Wednesday, July 19, 2017

Riaru onigokko/Tag (2015)

I’ve always tried not to give away endings unless it’s necessary or the ending is obvious.  I have to weigh the importance of surprise in a story.  Tag is one of those movies where I’m stuck in the middle.  On the one hand, surprise is part of the fun.  Then again, I almost didn’t stick with the movie.

It starts out with a bunch of schoolgirls on traveling by bus to a summer camp.  By the time the obligatory pillow fight starts, it looks like the director is letting you in on his fantasy.  What’s the deal?  It isn’t until both buses are cut in half (along with most of the passengers) that you realize something is up.  There’s a temptation for me to let you know that it does get better.   It’s cliché, but the movie isn’t what it looks like.
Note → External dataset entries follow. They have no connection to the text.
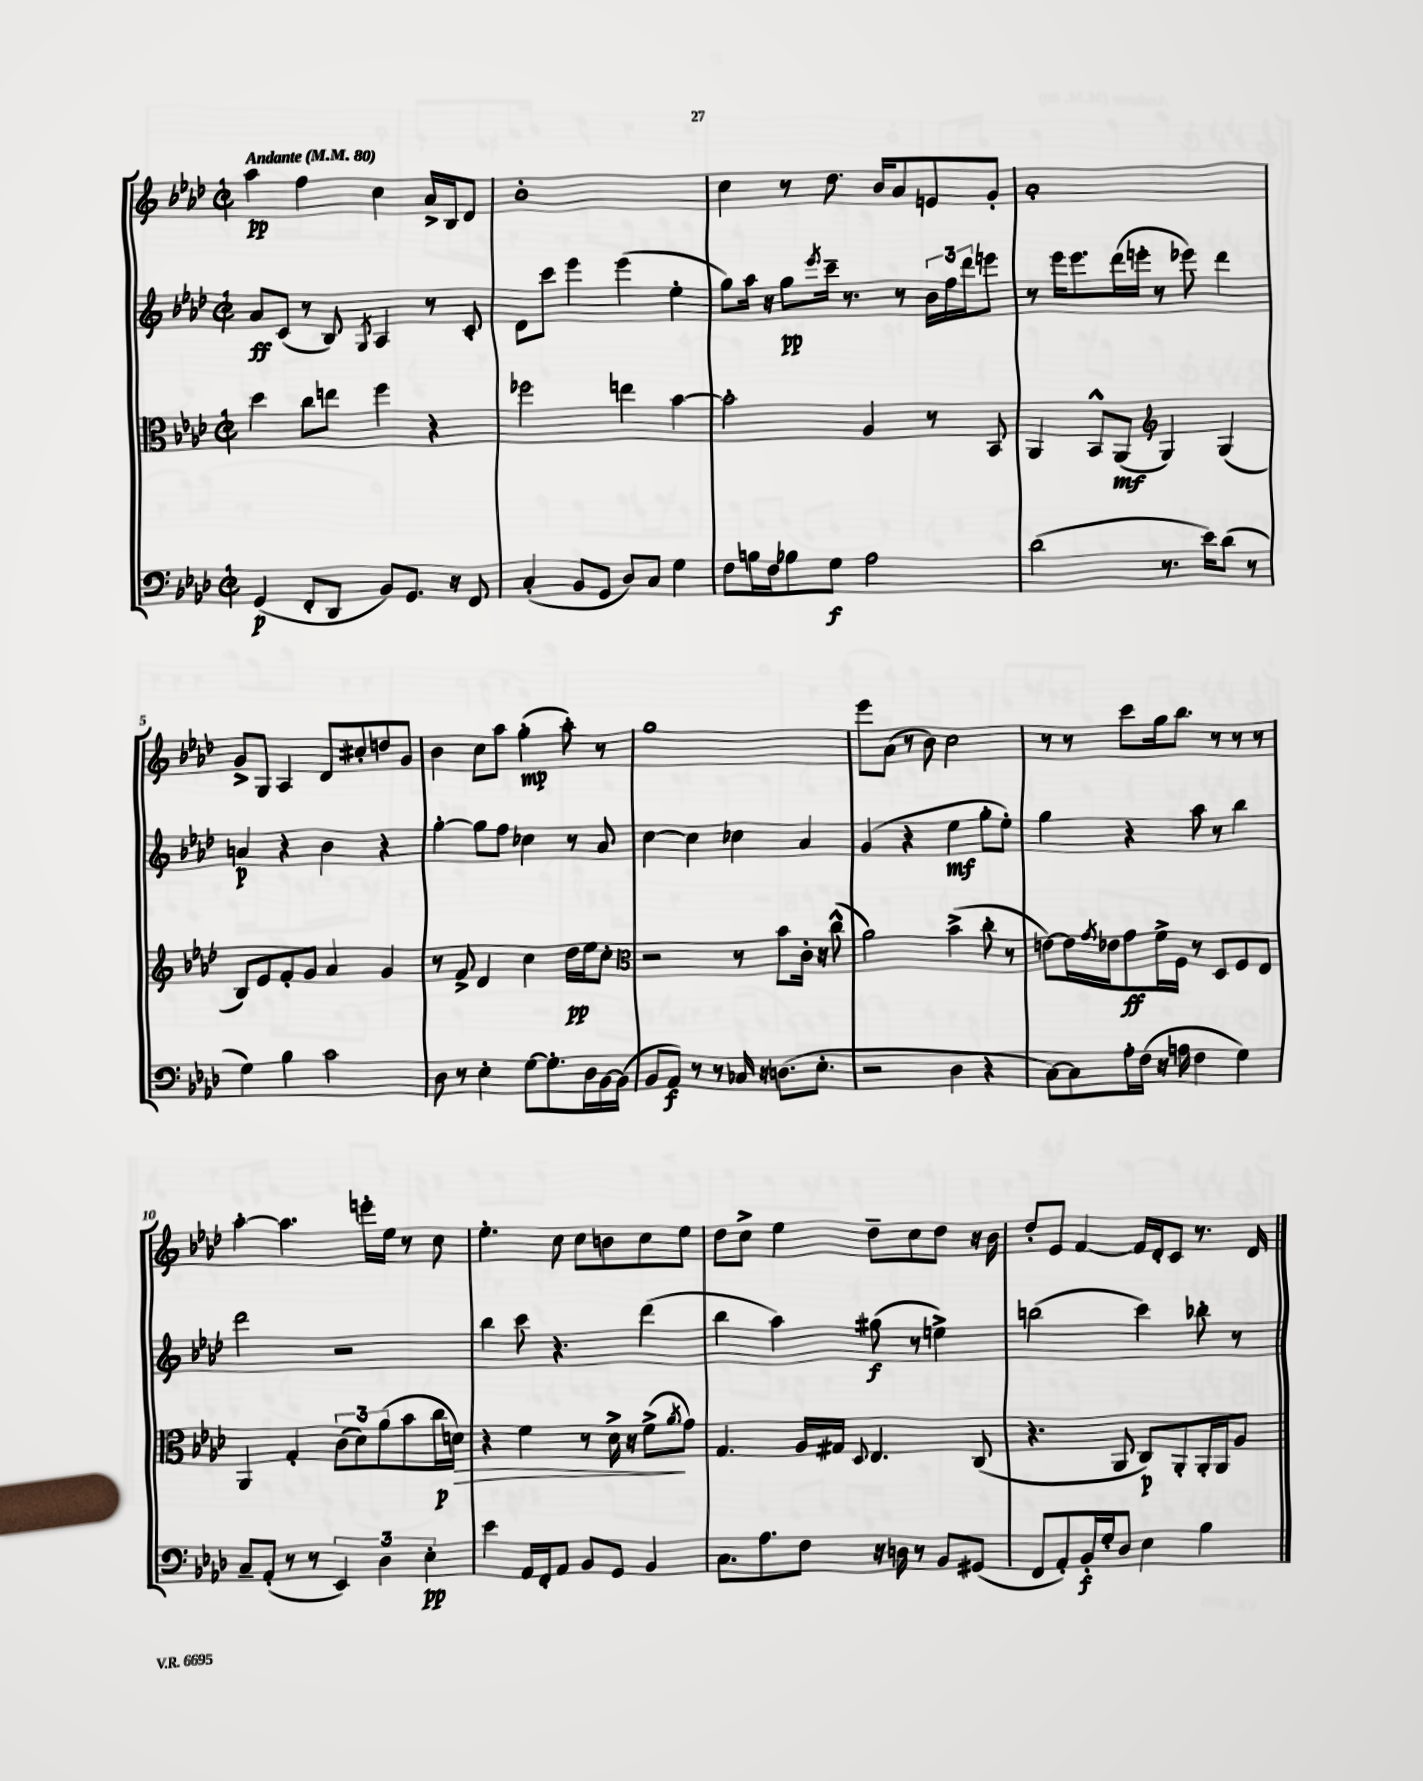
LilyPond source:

<<
\new StaffGroup <<
\new Staff = "s0" {
    \clef treble \key aes \major \defaultTimeSignature \time 2/2 \tempo "Andante" 4 = 80
    aes''4\pp f''4 c''4 aes'16-> bes16 des'8 |
    bes'1-. |
    c''4 r8 des''8. bes'16 aes'8 e'8 g'8-. |
    aes'1-. |
    g'8-> g8 aes4 des'8 cis''8-. d''8 g'8 |
    bes'4 c''8 aes''8 g''4-.\mp( aes''8-.) r8 |
    g''1 |
    ees'''8 aes'8( r8 bes'8) c''2 |
    r8 r8 c'''8 g''16 bes''8. r8 r8 r8 |
    aes''4~-. aes''4. e'''16-. ees''16 r8 c''8 |
    ees''4.-. c''8 c''8 b'8 c''8 ees''8 |
    des''8 c''8-> ees''4 des''8-- c''8 des''8 r16 bes'16 |
    des''8-. ees'8 f'4~ f'16 des'16-. c'8 r8. des'16 \bar "|." |
}
\new Staff = "s1" {
    \clef treble \key aes \major \defaultTimeSignature \time 2/2
    aes'8\ff c'8( r8 bes8) \acciaccatura { g8 } aes4 r8 c'8-. |
    des'8 c'''8 ees'''4 ees'''4( ees''4-. |
    g''8) aes''16 r16 g''8\pp \acciaccatura { ees'''8 } c'''16-- r8. r8 \tuplet 3/2 { bes'16 f''16 des'''16 } e'''8 |
    r8 ees'''16 ees'''8. des'''16( e'''16-. r8 ees'''8) des'''4 |
    a'4\p r4 bes'4 r4 |
    g''4~-. g''8 f''8 ces''4 r8 aes'8 |
    c''4~ c''4 ces''4 aes'4 |
    g'4( r4 ees''4\mf g''8-. ees''8-.) |
    g''4 r4 aes''8 r8 bes''4 |
    des'''2 r2 |
    bes''4 c'''8 r4. des'''4( |
    bes''4 aes''4) gis''8\f( r8 e''4->) |
    b''2( c'''4) bes''8-. r8 \bar "|." |
}
\new Staff = "s2" {
    \clef alto \key aes \major \defaultTimeSignature \time 2/2
    des''4 c''8 e''8 f''4 r4 |
    fes''2 e''4 bes'4~ |
    bes'2-. aes4 r8 bes,8 |
    aes,4 bes,8-^ aes,8\mf( \clef treble g4) g4( |
    bes8) ees'8 f'8-. g'8 aes'4 g'4 |
    r8 f'8-> des'4 c''4 des''16\pp ees''16 c''8-. |
    \clef alto r2 r8 bes'8 c'16-. r16 c''8-^( |
    aes'2) bes'4->( c''8-. r8 |
    e'8~) e'16 \acciaccatura { g'8 } ees'16 g'8\ff f'16-> f16 r8 des8 f8 ees8 |
    aes,4 g4-. \tuplet 3/2 { c'8( des'8) aes'8( } bes'8 c''16\p d'16\>) |
    r4 f'4 r8 des'16-> r16 f'8->\!( \acciaccatura { aes'8 } g'8) |
    g4. aes16 gis16 \appoggiatura { des8 } ees4. c8( |
    r4. aes,8 c8\p) aes,8-. aes,16-. aes,16 aes8 \bar "|." |
}
\new Staff = "s3" {
    \clef bass \key aes \major \defaultTimeSignature \time 2/2
    g,4\p( f,8-. des,8 bes,8) g,8. r16 f,8 |
    c4-.( bes,8 g,8 des8) c8 g4 |
    f8 b16 f16 bes8 g8\f aes2 |
    des'2( r8. ees'16) des'8( r8 |
    g4) bes4 c'2 |
    des8 r8 ees4-. g8~ g8.-. des16 bes,16~ bes,16( |
    bes,8 aes,8\f) r8 r8 ces16 r16 d8.( ees8.-. |
    r2 des4 r4 |
    c8~) c8 aes16-. f16( r16 a16 f4 g4) |
    c8-- aes,8-.( r8 r8 \tuplet 3/2 { ees,4) des4 ees4-.\pp } |
    ees'4 aes,16 f,16-. aes,8 bes,8 g,8 bes,4 |
    c8. aes8. f8 r16 d16 r8 bes,8 gis,8( |
    f,8 aes,8-.) bes,16-.\f g16-. des8 ees4 bes4 \bar "|." |
}
>>
>>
The story follows the one survivor between the two buses, Mitsuko.  She flees from the wind, as that seems to be what kills everyone.  She tries to warn people to no avail; they all die, too.  As she runs, she comes across a lot of bodies, all of them cut in half.  She finds her way to a school for girls where she meets several other girls claiming to be her friends.  This is only the beginning of her wild ride.

This is where I want to end the spoilers, as it’s better to let you find out on your own.  It’s better to go into this without the burden of knowing what’s going to happen.  (Wikipedia gives a more-detailed account of the plot if you need one.)  I will say that it’s strange.  It reminds me of the ending of 2001: A Space Odyssey, except that it’s ultimately possible to follow what’s going on with Tag.

Mitsuko serves as a surrogate of sorts.  We find out information as she does.  We’re as surprised by it as she is.  She’s leading us through this bizarre tale that seems to jump between different universes, or at least between different narratives.  How much control does she have over the whole ordeal?  If she does have a destiny, can she change it?  Also, what’s the deal with down pillows?

I’m not saying that this is my new favorite movie, but I am glad that I stuck with it.  I’m not sure how much of the movie is lost on me as an American.  I’m sure at least some of it is.  Fir the first 60-70 minutes of the movie, all of the characters are female except for a pig in a suit.  Is this a way of saying men are pigs?  I’m not sure.  It wasn’t really an obstacle to enjoying the movie, though.  It does work as a thriller in that we want to see the main character survive and understand what’s going on.  I only had my doubts for about ten minutes.  If you come across this title and want something that’s way out there, this is your movie.